絵描き・銅版画で本の挿画等描いている市川曜子の銅版画日記です。

Sさんの回顧展を観るために、彼女とともに軽井沢へ。朝は日が照っており、部屋の中では半袖でも暑いくらいだったのだけれど、軽井沢に着いたときには雨も降りだし肌寒くなっていた。駅の階段を下りターミナルの前に出ると、雨足も強くなり始めていたので、私たちは散策することをやめて駅前の蕎麦屋へ入った。
美術館で展覧会を見終えてから、下の喫茶室で珈琲を飲み、私は明日搬入のために軽井沢に泊まるSさんと別れて家に戻った。夜は私の幅広い年齢層の女友達の中では最年少のTさんが、泊まりに来ることになっていたのだ。

彼女が家に来るのは2度目なのだけれど、家をバイクで出るときに連絡があったのが9時頃。1時間もかからないはずなのに、なかなか来ない。そして電話がかかってきた。「今戸田なんですーーーー。」戸田。どこじゃ?と私は昔使っていたツーリングマップを引っ張り出して、見てみた。
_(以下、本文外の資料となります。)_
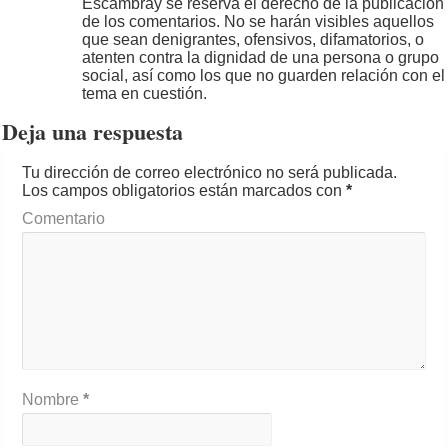
Escambray se reserva el derecho de la publicación
de los comentarios. No se harán visibles aquellos
que sean denigrantes, ofensivos, difamatorios, o
atenten contra la dignidad de una persona o grupo
social, así como los que no guarden relación con el
tema en cuestión.
Deja una respuesta
Tu dirección de correo electrónico no será publicada.
Los campos obligatorios están marcados con
*
Comentario
Nombre
*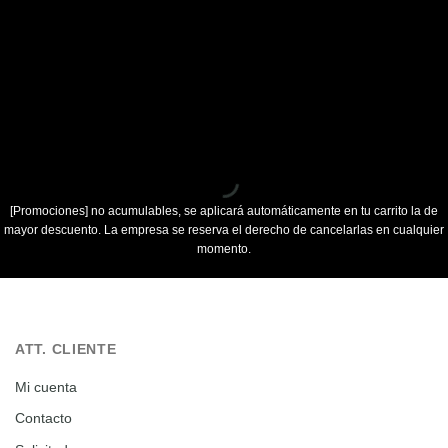
[Promociones]
no acumulables, se aplicará automáticamente en tu carrito la de
mayor descuento. La empresa se reserva el derecho de cancelarlas en cualquier
momento.
ATT. CLIENTE
Mi cuenta
Contacto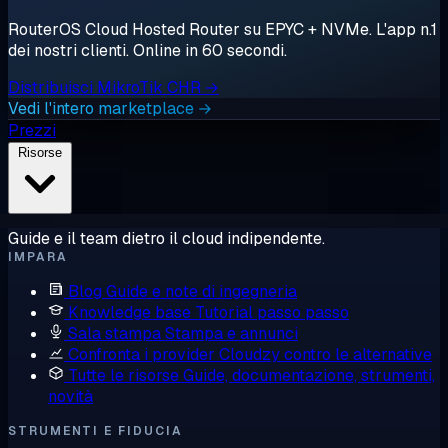
RouterOS Cloud Hosted Router su EPYC + NVMe. L'app n.1
dei nostri clienti. Online in 60 secondi.
Distribuisci MikroTik CHR →
Vedi l'intero marketplace →
Prezzi
Risorse
Guide e il team dietro il cloud indipendente.
IMPARA
Blog
Guide e note di ingegneria
Knowledge base
Tutorial passo passo
Sala stampa
Stampa e annunci
Confronta i provider
Cloudzy contro le alternative
Tutte le risorse
Guide, documentazione, strumenti,
novità
STRUMENTI E FIDUCIA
あー、遠くまで行ってしまったのね。

その後ツーリングを終えて(といいますか)日付の変わる前に彼女が到着し、恐ろしいことに朝の8時までワイワイと盛り上がったのだった。私の女友達の殆どが下戸である。下戸でなくても嗜む程度。そう言う場合は、お茶でも朝まで話し込める私なのだけれど、Tさんは、私の大学時代の酒飲み女のナンバー2と同じくらいだろうと思われる。1位はザルだったので、超えることは誰も出来ないのだった。(私ではない)
 Tさんは20代半ば。私が彼女の歳のころよりもずっと大人である。その頃の写真を彼女に見せると「げー、かっわいいですねー。ぜんぜん顔違いますネー。」と。どういう意味じゃ。
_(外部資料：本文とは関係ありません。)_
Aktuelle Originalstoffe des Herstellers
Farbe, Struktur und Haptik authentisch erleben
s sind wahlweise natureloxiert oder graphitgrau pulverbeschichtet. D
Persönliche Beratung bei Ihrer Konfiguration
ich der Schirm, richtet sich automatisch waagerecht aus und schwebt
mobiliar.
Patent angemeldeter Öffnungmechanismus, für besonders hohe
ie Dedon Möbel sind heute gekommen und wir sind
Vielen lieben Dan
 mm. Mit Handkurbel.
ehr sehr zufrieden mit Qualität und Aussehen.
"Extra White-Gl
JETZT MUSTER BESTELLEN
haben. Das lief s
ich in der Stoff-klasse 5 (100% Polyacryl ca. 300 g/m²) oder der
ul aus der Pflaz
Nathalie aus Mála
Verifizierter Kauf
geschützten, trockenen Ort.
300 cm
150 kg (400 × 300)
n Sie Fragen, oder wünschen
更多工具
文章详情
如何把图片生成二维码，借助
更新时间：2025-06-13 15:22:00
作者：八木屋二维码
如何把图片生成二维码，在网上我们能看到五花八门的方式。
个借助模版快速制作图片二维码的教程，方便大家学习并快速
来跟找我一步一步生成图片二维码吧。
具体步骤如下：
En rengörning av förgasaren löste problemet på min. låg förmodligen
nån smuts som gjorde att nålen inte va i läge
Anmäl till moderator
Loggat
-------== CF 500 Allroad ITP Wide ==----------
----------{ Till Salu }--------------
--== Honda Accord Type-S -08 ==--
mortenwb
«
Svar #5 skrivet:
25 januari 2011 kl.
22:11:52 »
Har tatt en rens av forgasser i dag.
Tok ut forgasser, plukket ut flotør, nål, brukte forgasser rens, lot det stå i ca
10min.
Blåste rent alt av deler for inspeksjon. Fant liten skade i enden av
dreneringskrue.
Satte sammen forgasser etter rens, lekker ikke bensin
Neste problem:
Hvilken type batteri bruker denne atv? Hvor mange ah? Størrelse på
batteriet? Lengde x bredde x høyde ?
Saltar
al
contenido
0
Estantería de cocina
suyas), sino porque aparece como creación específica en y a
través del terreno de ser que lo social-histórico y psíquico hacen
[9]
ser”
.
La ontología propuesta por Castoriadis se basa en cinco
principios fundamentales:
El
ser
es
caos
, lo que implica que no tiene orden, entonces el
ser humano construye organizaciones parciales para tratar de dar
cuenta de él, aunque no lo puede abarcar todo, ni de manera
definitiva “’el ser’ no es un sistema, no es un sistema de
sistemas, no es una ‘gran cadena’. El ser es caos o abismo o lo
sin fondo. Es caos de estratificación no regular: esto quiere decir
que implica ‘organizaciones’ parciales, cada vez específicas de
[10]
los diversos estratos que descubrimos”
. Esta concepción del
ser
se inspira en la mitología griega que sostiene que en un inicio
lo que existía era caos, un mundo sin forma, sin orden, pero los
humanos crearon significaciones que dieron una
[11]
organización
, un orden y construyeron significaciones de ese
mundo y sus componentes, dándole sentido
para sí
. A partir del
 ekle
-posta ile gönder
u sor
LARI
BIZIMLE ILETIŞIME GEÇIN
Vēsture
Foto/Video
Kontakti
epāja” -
彼女に言われて気づいたのだが、私の友人は大学時代の人たちを除くと、年下の女友達が多い。そうして彼女達には叱られていることが多かったりする。それぞれの顔を思い浮かべると、「コラコラ」とか「しょうがないなあ。」「だいじょうぶかねえ。」などという声が聞こえてくるのである。しっかりしなくては。